» **Problem to solve**
Transcribe each entry so that it matches the original exactly.

* * * *

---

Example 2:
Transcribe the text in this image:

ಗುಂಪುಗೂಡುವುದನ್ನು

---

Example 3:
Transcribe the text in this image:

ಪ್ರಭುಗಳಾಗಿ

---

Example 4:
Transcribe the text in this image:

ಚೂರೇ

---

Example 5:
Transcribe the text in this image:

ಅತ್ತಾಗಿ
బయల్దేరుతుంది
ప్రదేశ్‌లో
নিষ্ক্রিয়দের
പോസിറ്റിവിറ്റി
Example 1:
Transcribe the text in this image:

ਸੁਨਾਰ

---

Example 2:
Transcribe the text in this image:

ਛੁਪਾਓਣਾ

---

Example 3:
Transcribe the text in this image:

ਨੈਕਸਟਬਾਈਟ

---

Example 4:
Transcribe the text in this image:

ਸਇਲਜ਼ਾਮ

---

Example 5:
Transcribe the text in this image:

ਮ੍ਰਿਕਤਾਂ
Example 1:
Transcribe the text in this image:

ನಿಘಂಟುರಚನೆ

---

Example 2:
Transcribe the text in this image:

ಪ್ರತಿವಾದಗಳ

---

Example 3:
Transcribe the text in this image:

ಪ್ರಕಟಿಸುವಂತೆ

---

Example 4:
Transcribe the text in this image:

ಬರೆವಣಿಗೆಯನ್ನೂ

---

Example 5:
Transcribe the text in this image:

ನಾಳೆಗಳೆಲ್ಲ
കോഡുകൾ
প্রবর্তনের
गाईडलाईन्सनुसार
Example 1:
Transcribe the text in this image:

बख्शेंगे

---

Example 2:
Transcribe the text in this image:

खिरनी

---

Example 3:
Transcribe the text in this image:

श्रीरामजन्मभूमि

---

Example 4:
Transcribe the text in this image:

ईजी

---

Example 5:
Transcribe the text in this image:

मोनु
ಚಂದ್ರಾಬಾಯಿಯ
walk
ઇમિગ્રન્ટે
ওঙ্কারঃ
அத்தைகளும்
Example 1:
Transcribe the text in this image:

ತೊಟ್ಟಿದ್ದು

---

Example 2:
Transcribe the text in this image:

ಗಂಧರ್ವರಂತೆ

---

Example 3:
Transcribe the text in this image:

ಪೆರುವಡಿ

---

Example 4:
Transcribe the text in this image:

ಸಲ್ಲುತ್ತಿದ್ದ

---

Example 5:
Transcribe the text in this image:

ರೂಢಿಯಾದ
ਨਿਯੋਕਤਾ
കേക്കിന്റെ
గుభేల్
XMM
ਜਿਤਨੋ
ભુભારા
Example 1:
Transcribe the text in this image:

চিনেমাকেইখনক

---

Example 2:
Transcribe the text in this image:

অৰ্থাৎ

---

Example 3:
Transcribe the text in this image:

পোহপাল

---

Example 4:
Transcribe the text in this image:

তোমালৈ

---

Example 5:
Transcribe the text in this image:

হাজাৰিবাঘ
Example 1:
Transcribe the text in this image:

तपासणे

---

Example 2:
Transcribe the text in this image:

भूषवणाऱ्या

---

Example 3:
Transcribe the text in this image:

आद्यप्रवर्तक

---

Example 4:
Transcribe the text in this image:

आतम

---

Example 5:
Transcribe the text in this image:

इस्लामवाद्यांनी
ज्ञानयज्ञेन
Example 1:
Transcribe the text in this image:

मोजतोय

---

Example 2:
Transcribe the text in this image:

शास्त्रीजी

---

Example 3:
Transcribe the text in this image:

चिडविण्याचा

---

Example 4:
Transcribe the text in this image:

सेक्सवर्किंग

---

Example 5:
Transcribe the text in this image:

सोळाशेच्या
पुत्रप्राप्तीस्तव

* * * *

» **Task answer**
---

Example 2:
Transcribe the text in this image:

ಗುಂಪುಗೂಡುವುದನ್ನು

---

Example 3:
Transcribe the text in this image:

ಪ್ರಭುಗಳಾಗಿ

---

Example 4:
Transcribe the text in this image:

ಚೂರೇ

---

Example 5:
Transcribe the text in this image:

ಅತ್ತಾಗಿ
బయల్దేరుతుంది
ప్రదేశ్‌లో
নিষ্ক্রিয়দের
പോസിറ്റിവിറ്റി
Example 1:
Transcribe the text in this image:

ਸੁਨਾਰ

---

Example 2:
Transcribe the text in this image:

ਛੁਪਾਓਣਾ

---

Example 3:
Transcribe the text in this image:

ਨੈਕਸਟਬਾਈਟ

---

Example 4:
Transcribe the text in this image:

ਸਇਲਜ਼ਾਮ

---

Example 5:
Transcribe the text in this image:

ਮ੍ਰਿਕਤਾਂ
Example 1:
Transcribe the text in this image:

ನಿಘಂಟುರಚನೆ

---

Example 2:
Transcribe the text in this image:

ಪ್ರತಿವಾದಗಳ

---

Example 3:
Transcribe the text in this image:

ಪ್ರಕಟಿಸುವಂತೆ

---

Example 4:
Transcribe the text in this image:

ಬರೆವಣಿಗೆಯನ್ನೂ

---

Example 5:
Transcribe the text in this image:

ನಾಳೆಗಳೆಲ್ಲ
കോഡുകൾ
প্রবর্তনের
गाईडलाईन्सनुसार
Example 1:
Transcribe the text in this image:

बख्शेंगे

---

Example 2:
Transcribe the text in this image:

खिरनी

---

Example 3:
Transcribe the text in this image:

श्रीरामजन्मभूमि

---

Example 4:
Transcribe the text in this image:

ईजी

---

Example 5:
Transcribe the text in this image:

मोनु
ಚಂದ್ರಾಬಾಯಿಯ
walk
ઇમિગ્રન્ટે
ওঙ্কারঃ
அத்தைகளும்
Example 1:
Transcribe the text in this image:

ತೊಟ್ಟಿದ್ದು

---

Example 2:
Transcribe the text in this image:

ಗಂಧರ್ವರಂತೆ

---

Example 3:
Transcribe the text in this image:

ಪೆರುವಡಿ

---

Example 4:
Transcribe the text in this image:

ಸಲ್ಲುತ್ತಿದ್ದ

---

Example 5:
Transcribe the text in this image:

ರೂಢಿಯಾದ
ਨਿਯੋਕਤਾ
കേക്കിന്റെ
గుభేల్
XMM
ਜਿਤਨੋ
ભુભારા
Example 1:
Transcribe the text in this image:

চিনেমাকেইখনক

---

Example 2:
Transcribe the text in this image:

অৰ্থাৎ

---

Example 3:
Transcribe the text in this image:

পোহপাল

---

Example 4:
Transcribe the text in this image:

তোমালৈ

---

Example 5:
Transcribe the text in this image:

হাজাৰিবাঘ
Example 1:
Transcribe the text in this image:

तपासणे

---

Example 2:
Transcribe the text in this image:

भूषवणाऱ्या

---

Example 3:
Transcribe the text in this image:

आद्यप्रवर्तक

---

Example 4:
Transcribe the text in this image:

आतम

---

Example 5:
Transcribe the text in this image:

इस्लामवाद्यांनी
ज्ञानयज्ञेन
Example 1:
Transcribe the text in this image:

मोजतोय

---

Example 2:
Transcribe the text in this image:

शास्त्रीजी

---

Example 3:
Transcribe the text in this image:

चिडविण्याचा

---

Example 4:
Transcribe the text in this image:

सेक्सवर्किंग

---

Example 5:
Transcribe the text in this image:

सोळाशेच्या
पुत्रप्राप्तीस्तव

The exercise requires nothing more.